Copy every line of the material below without any change, and leave the pictures out of your answer.

+++ Entries supplied

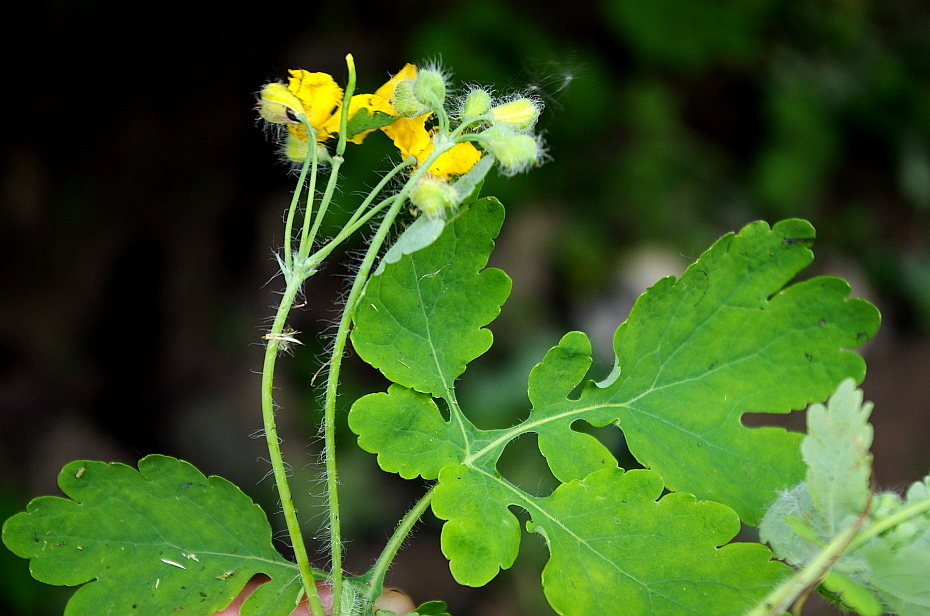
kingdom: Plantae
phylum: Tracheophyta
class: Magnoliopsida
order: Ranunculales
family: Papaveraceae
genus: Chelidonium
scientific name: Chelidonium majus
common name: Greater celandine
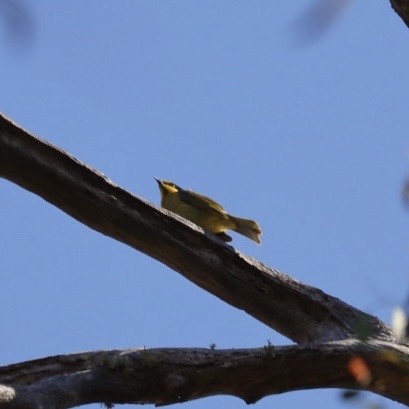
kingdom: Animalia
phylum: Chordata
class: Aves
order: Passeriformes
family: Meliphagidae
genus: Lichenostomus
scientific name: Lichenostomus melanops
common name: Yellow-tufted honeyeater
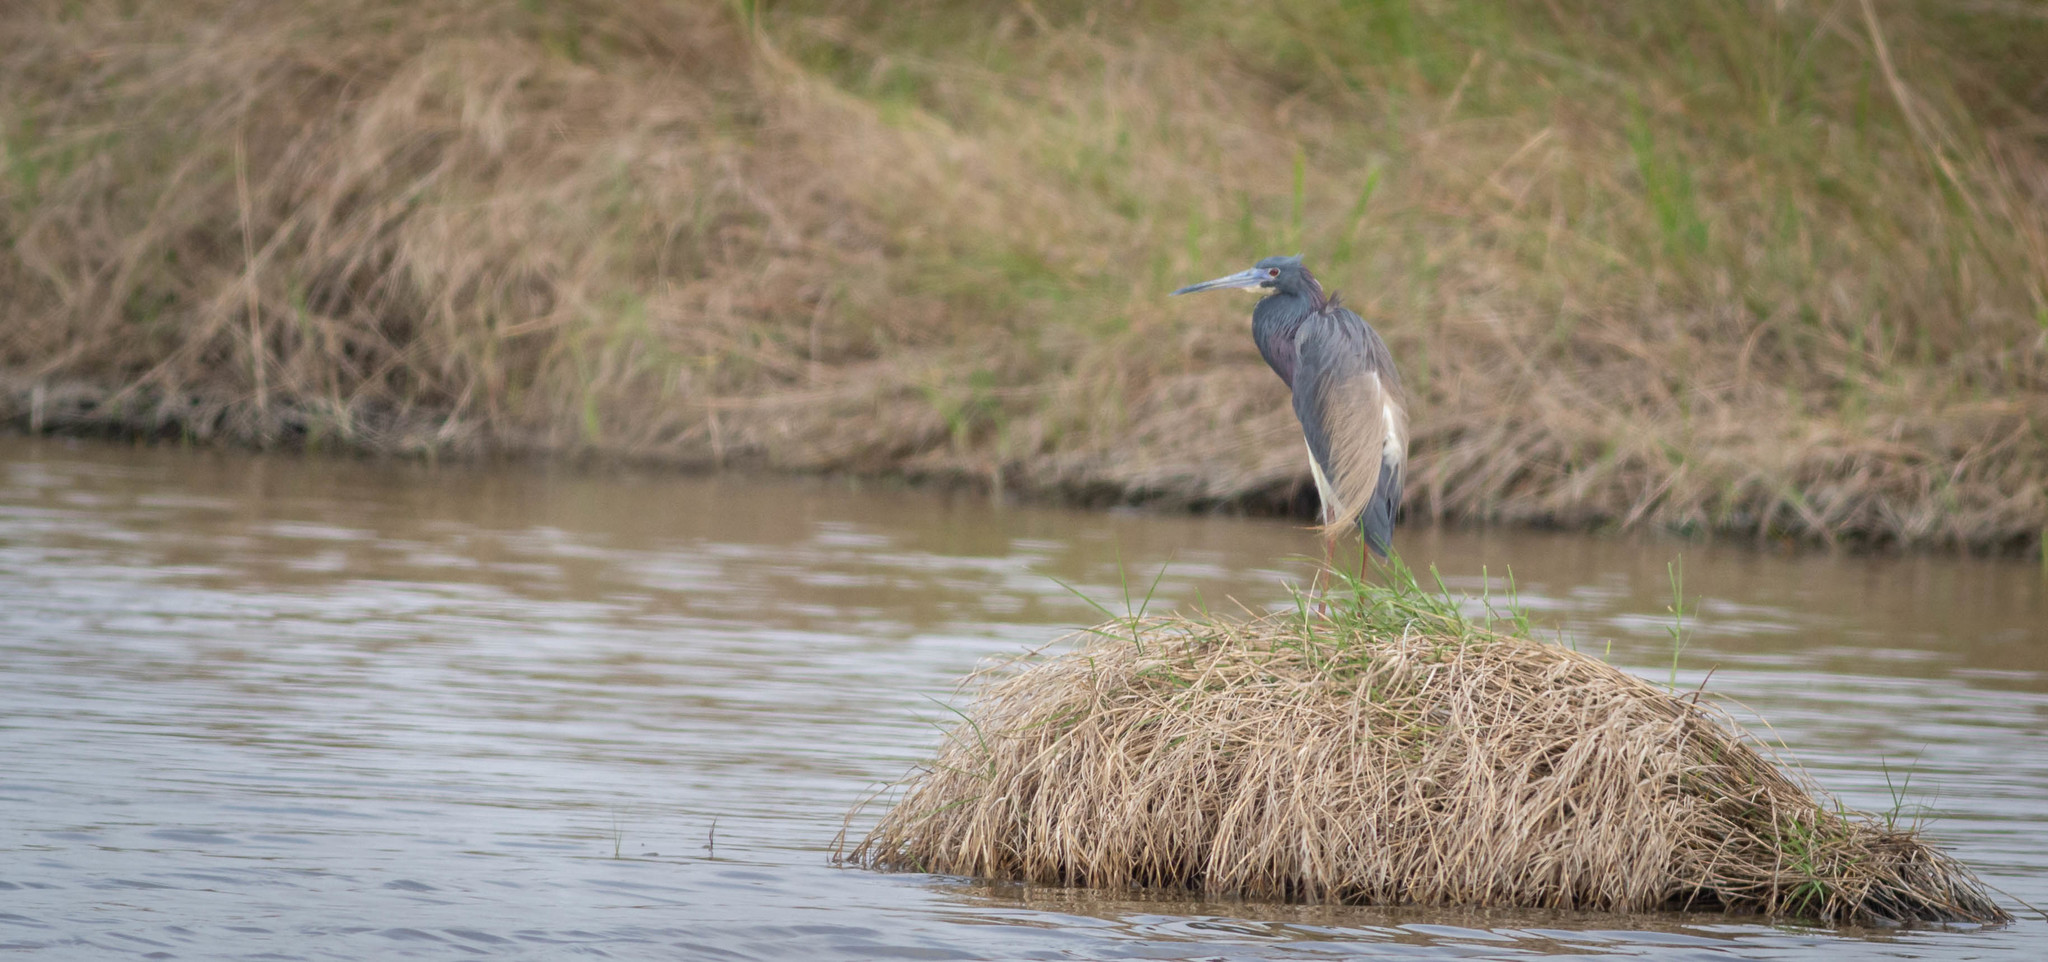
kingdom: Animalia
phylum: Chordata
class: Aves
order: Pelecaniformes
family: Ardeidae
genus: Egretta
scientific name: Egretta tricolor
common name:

++++++

Solution to this exercise:
kingdom: Plantae
phylum: Tracheophyta
class: Magnoliopsida
order: Ranunculales
family: Papaveraceae
genus: Chelidonium
scientific name: Chelidonium majus
common name: Greater celandine
kingdom: Animalia
phylum: Chordata
class: Aves
order: Passeriformes
family: Meliphagidae
genus: Lichenostomus
scientific name: Lichenostomus melanops
common name: Yellow-tufted honeyeater
kingdom: Animalia
phylum: Chordata
class: Aves
order: Pelecaniformes
family: Ardeidae
genus: Egretta
scientific name: Egretta tricolor
common name:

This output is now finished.